→ DESCRIPTION OF THE TASK
Print the entries exactly as they appear, and omit any images.

***** AVAILABLE RECORDS

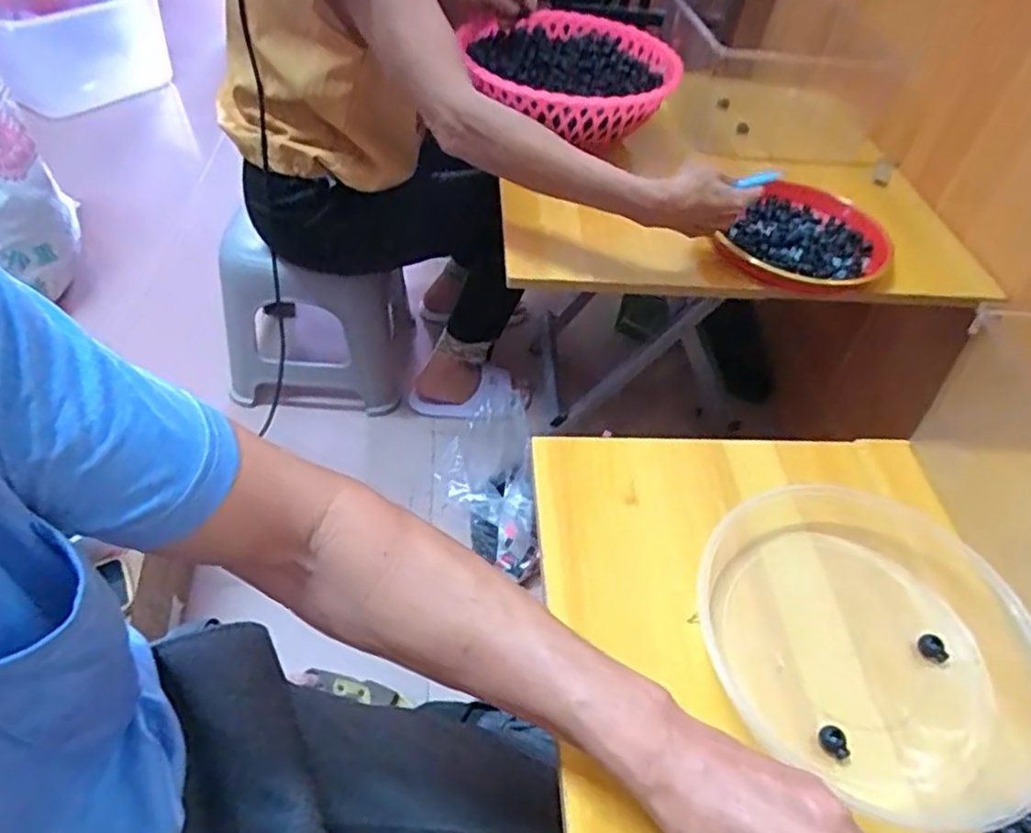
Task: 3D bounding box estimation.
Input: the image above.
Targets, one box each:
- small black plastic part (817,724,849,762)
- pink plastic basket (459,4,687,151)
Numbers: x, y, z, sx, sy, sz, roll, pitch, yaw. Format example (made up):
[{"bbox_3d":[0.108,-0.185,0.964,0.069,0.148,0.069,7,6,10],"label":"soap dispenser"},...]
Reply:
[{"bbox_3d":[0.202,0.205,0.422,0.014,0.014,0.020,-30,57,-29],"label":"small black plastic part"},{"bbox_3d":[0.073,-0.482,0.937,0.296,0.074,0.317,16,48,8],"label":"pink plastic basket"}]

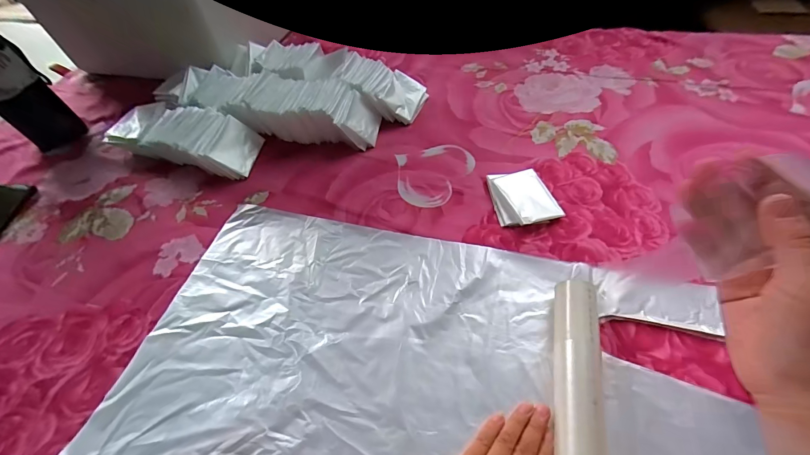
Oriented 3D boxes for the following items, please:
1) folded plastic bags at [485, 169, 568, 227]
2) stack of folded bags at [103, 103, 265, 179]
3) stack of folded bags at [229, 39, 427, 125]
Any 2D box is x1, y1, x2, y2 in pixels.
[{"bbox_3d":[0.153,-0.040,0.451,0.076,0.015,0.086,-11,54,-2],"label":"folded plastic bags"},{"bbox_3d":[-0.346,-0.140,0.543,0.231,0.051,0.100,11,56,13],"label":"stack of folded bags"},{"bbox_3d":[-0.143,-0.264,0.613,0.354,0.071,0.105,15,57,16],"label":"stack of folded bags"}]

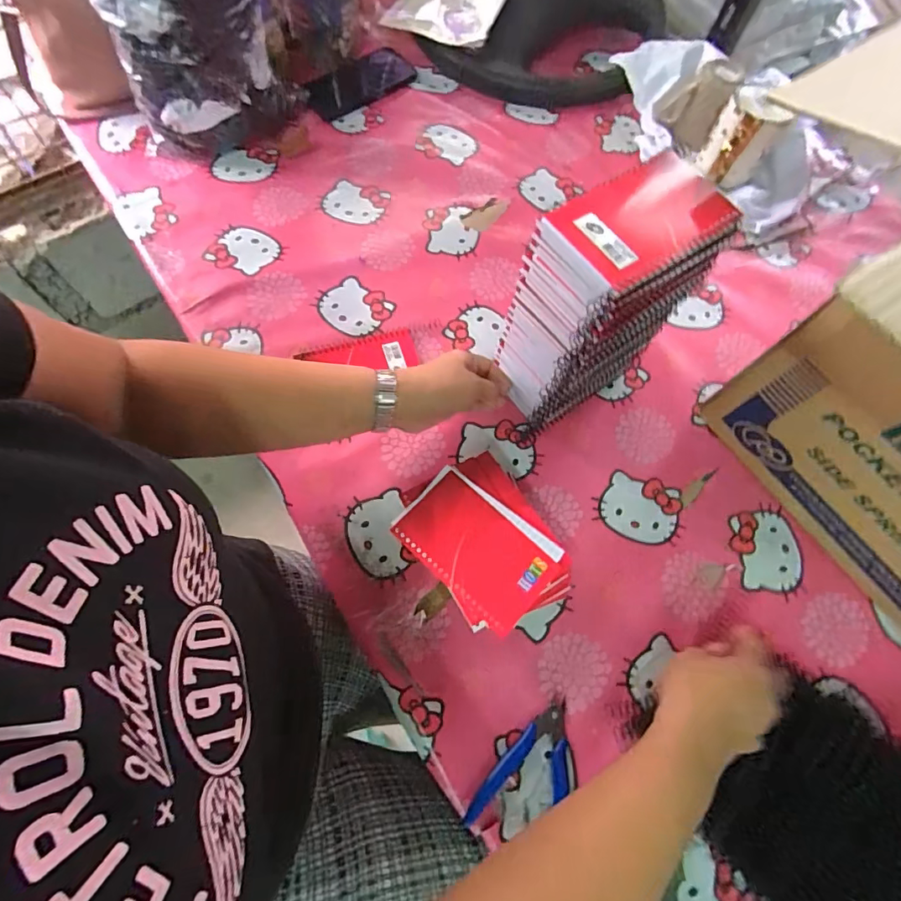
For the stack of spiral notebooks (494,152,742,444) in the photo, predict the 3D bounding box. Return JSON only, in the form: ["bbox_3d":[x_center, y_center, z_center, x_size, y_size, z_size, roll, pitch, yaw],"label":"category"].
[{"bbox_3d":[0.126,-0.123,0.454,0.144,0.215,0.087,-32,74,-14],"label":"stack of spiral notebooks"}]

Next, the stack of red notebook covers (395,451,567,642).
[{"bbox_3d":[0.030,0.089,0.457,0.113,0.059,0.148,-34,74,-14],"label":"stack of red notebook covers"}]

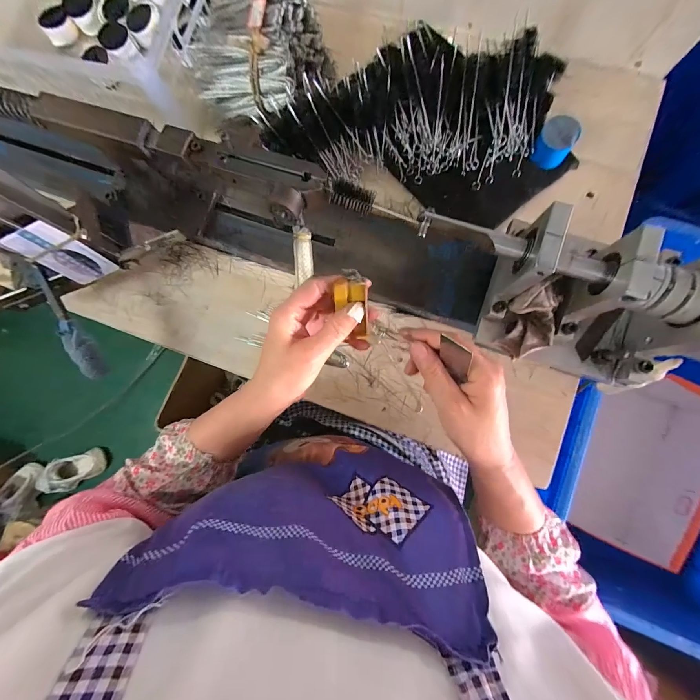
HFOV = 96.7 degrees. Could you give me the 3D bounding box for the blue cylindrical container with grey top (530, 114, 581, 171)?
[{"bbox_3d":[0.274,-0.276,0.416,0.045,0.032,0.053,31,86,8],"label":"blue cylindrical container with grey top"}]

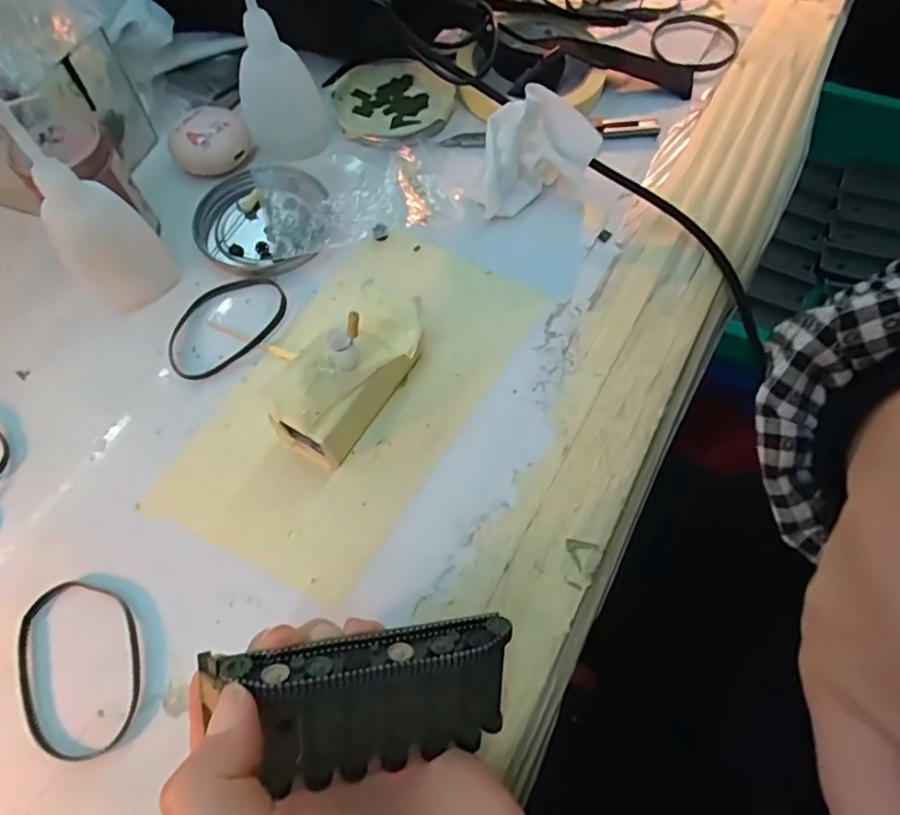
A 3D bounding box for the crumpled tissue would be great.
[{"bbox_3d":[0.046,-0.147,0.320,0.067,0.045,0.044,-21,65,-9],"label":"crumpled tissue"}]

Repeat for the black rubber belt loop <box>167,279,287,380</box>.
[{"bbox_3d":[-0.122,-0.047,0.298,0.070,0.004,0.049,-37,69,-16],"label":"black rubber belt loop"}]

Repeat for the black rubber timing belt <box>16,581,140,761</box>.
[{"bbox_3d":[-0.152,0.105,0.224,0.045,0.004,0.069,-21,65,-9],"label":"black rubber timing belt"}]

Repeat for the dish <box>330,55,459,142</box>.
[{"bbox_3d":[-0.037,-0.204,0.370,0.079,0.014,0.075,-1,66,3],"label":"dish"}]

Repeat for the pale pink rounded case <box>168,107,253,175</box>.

**********

→ RESPONSE
Task: 3D bounding box estimation.
Input: the image above.
Targets, one box each:
- small black plastic part (817,724,849,762)
- pink plastic basket (459,4,687,151)
Numbers: x, y, z, sx, sy, sz, roll, pitch, yaw. Format example (made up):
[{"bbox_3d":[0.108,-0.185,0.964,0.069,0.148,0.069,7,6,10],"label":"soap dispenser"},...]
Reply:
[{"bbox_3d":[0.202,0.205,0.422,0.014,0.014,0.020,-30,57,-29],"label":"small black plastic part"},{"bbox_3d":[0.073,-0.482,0.937,0.296,0.074,0.317,16,48,8],"label":"pink plastic basket"}]

Oriented 3D boxes for the following items, please:
1) folded plastic bags at [485, 169, 568, 227]
2) stack of folded bags at [103, 103, 265, 179]
3) stack of folded bags at [229, 39, 427, 125]
Any 2D box is x1, y1, x2, y2 in pixels.
[{"bbox_3d":[0.153,-0.040,0.451,0.076,0.015,0.086,-11,54,-2],"label":"folded plastic bags"},{"bbox_3d":[-0.346,-0.140,0.543,0.231,0.051,0.100,11,56,13],"label":"stack of folded bags"},{"bbox_3d":[-0.143,-0.264,0.613,0.354,0.071,0.105,15,57,16],"label":"stack of folded bags"}]

For the stack of spiral notebooks (494,152,742,444) in the photo, predict the 3D bounding box. Return JSON only, in the form: ["bbox_3d":[x_center, y_center, z_center, x_size, y_size, z_size, roll, pitch, yaw],"label":"category"].
[{"bbox_3d":[0.126,-0.123,0.454,0.144,0.215,0.087,-32,74,-14],"label":"stack of spiral notebooks"}]

Next, the stack of red notebook covers (395,451,567,642).
[{"bbox_3d":[0.030,0.089,0.457,0.113,0.059,0.148,-34,74,-14],"label":"stack of red notebook covers"}]

HFOV = 96.7 degrees. Could you give me the 3D bounding box for the blue cylindrical container with grey top (530, 114, 581, 171)?
[{"bbox_3d":[0.274,-0.276,0.416,0.045,0.032,0.053,31,86,8],"label":"blue cylindrical container with grey top"}]

A 3D bounding box for the crumpled tissue would be great.
[{"bbox_3d":[0.046,-0.147,0.320,0.067,0.045,0.044,-21,65,-9],"label":"crumpled tissue"}]

Repeat for the black rubber belt loop <box>167,279,287,380</box>.
[{"bbox_3d":[-0.122,-0.047,0.298,0.070,0.004,0.049,-37,69,-16],"label":"black rubber belt loop"}]

Repeat for the black rubber timing belt <box>16,581,140,761</box>.
[{"bbox_3d":[-0.152,0.105,0.224,0.045,0.004,0.069,-21,65,-9],"label":"black rubber timing belt"}]

Repeat for the dish <box>330,55,459,142</box>.
[{"bbox_3d":[-0.037,-0.204,0.370,0.079,0.014,0.075,-1,66,3],"label":"dish"}]

Repeat for the pale pink rounded case <box>168,107,253,175</box>.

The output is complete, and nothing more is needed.